Town of Hodges makes plans to sell Rock Bridge Canyon Equestrian Park
Rock Bridge Canyon Equestrian Park closed its “doors,” so to speak, at the end of June after – in a special-called meeting last month – the Hodges Town Council voted to deem the property as “surplus and no longer needed for municipal purposes,” as it states in the notice of sale.
Mayor Joyce Saad said the town owes $1.2 million on the park, and mediation between the town and the bank led to the option to declare it surplus and accept bids for the sale.
The town’s attorney Jeff Bowling said a number of factors led to it being no lone financially feasible for the town to operate the park. Given the totality of the situation, Bowling said the sale is “by far the best solution for everybody, the town and the bank – there’s no question.”
According to the Notice of Sale, the town approved a resolution June 17 to accept sealed bids for the property, with bidding open until 12:01 p.m. Aug. 12.
“It breaks my heart to think that it won’t be in our possession,” said Saad. “I’ve tried to close it down with dignity and do the fair thing by refunding the deposits for anyone who had a reservation with us.”
The history of RBCEP is as meandering as the canyon trails that have attracted hikers and horseback riders since the park opened to the public in October 2013. Located at 331 Trail Head Road in Hodges, the park required years of work and planning by local and state officials to open. In addition to the canyon trails, the park boasted a number pull-through campsites, horse stalls, bathhouses with toilets, sinks and showers for overnight campers, an office housing the RBCEP office, check-in center and campsite store and an arena that has been the site for numerous rodeos and other events.
It’s not easy to pin down the problems the park has faced since its opening that has led to the point of its sale – and the fault falls to different parties depending on who one asks. Some of the trouble, however, can be traced back to Aug. 23, 2016 – the day Terry Petree won the election for mayor over opponents Danny Avery and Wendell Williford.
The series of events that followed might always be a he-said-she-said situation. Factually, however, in November 2016 the Hodges Town Council voted to rework park director Mike Franklin’s salary, approving an $18 per hour pay rate, and Franklin voiced his feeling that his attempts to go above and beyond were neither appreciated nor fairly compensated. By the end of the month, Franklin had resigned his position, with supporters claiming he was essentially forced out, and the Town of Hodges was left without a director for the equestrian park.
Franklin’s resignation triggered controversy over the park’s right to allow visitors access the canyon, since access had previously been permitted via agreement with the landowners contingent upon Franklin’s employment as park director.
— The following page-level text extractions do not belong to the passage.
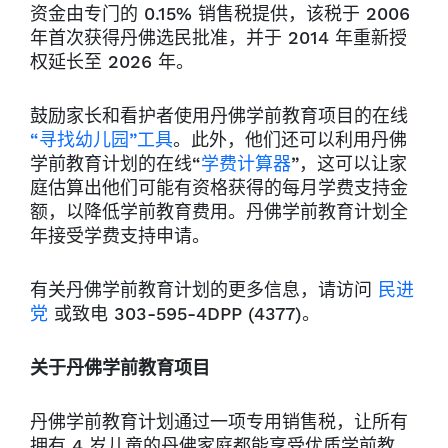
资金由专门的 0.15% 销售税提供，该税于 2006
年首次获得丹佛选民批准，并于 2014 年重新授
权延长至 2026 年。
鼓励家长和看护者使用丹佛学前教育项目的在线
“寻找幼儿园”工具
。此外，他们还可以利用丹佛
学前教育计划的在线“
学费计算器
”，这可以让家
庭估算出他们可能有资格获得的每月学费支持金
额，以降低学前教育费用。丹佛学前教育计划全
年接受学费支持申请。
有关丹佛学前教育计划的更多信息，请访问
民进
党
或致电 303-595-4DPP (4377)。
关于丹佛学前教育项目
丹佛学前教育计划通过一项专用销售税，让所有
拥有 4 岁儿童的丹佛家庭都能享受优质学前教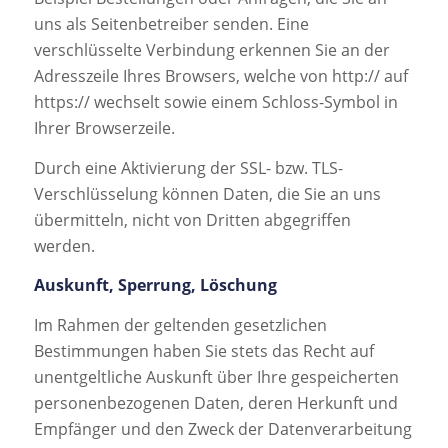
uns als Seitenbetreiber senden. Eine
verschlüsselte Verbindung erkennen Sie an der
Adresszeile Ihres Browsers, welche von http:// auf
https:// wechselt sowie einem Schloss-Symbol in
Ihrer Browserzeile.
Durch eine Aktivierung der SSL- bzw. TLS-
Verschlüsselung können Daten, die Sie an uns
übermitteln, nicht von Dritten abgegriffen
werden.
Auskunft, Sperrung, Löschung
Im Rahmen der geltenden gesetzlichen
Bestimmungen haben Sie stets das Recht auf
unentgeltliche Auskunft über Ihre gespeicherten
personenbezogenen Daten, deren Herkunft und
Empfänger und den Zweck der Datenverarbeitung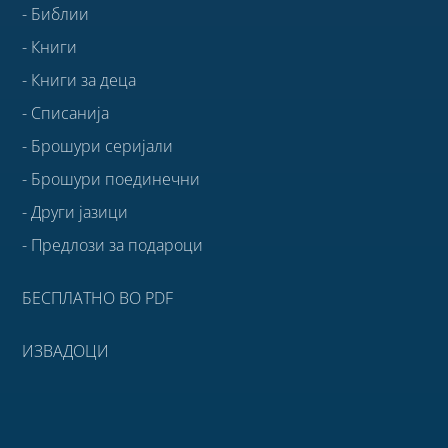
- Библии
- Книги
- Книги за деца
- Списанија
- Брошури серијали
- Брошури поединечни
- Други јазици
- Предлози за подароци
БЕСПЛАТНО ВО PDF
ИЗВАДОЦИ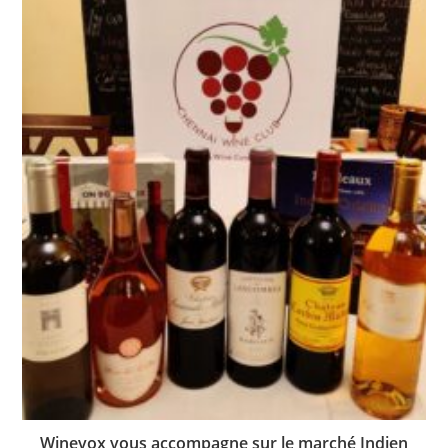
Winevox vous accompagne sur le marché Indien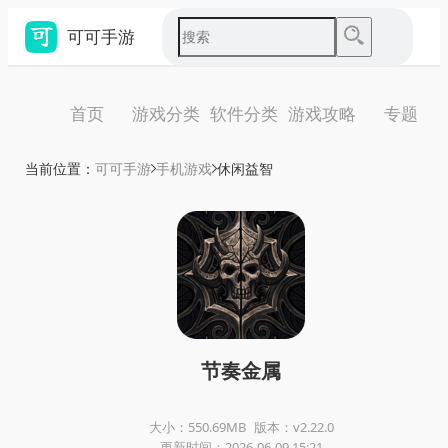
可可手游
首页
游戏分类
软件分类
游戏攻略
专题
当前位置：
可可手游
手机游戏
休闲益智
节奏金属
大小：550.69MB
版本：v2.22.0
更新时间：2026-06-09 15:21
Property owner Deborah Avery – Franklin’s sister and wife to Danny Avery – said at that time that their contract with the town dissolved upon Franklin’s resignation.
The park continued to operate, amidst a lawsuit filed by the Averys and – in 2017 – a threat by the bank of foreclosure that never came to pass.
Saad was appointed as mayor last year when Petree resigned, to complete his term through 2020. She said at least some of the problems the park has faced can be traced to the controversy and bad feelings since 2016.
The park has reportedly never become profitable for the town, but Saad said it has always been beloved by visitors.
“Everybody who visited here just loved it,” said Saad, adding the park has attracted visitors from across the country and even Canada. “They just praised it and said they had never been to such a lovely place.
“I’ve never gotten one negative comment about the place,” she added. “Everyone is saddened that we have closed it.”
In selling the property, the Town of Hodges “reserves the right to reject any and all bids which do not exceed $350,000,” according to the notice of sale.
State Bank and Trust of Winfield holds the $750,000 secured mortgage, which will be settled by means of the sale.
As to how the Town will settle its $500,000 unsecured loan from First National Bank of Hamilton – well, that still hangs in the balance.
Since Franklin’s resignation – or his being forced out, depending on who one asks – in 2016, Saad said the park has had a few paid employees but has mostly operated thanks to volunteers – herself included. “I’ve cleaned cabins and cooked and done everything I could,” she said.
Saad said although people have been saddened to hear of the closing – the announcement last week on Facebook has garnered hundreds of comments and shares – she has encouraged people “not to despair.” She said the town is hoping someone will buy the park who “wants to make it shine again.”
“We’re hoping it’s going to be bigger and better,” Saad said – and, she added, the sale “might be a blessing. Whoever owns it might bring in some taxes for us.”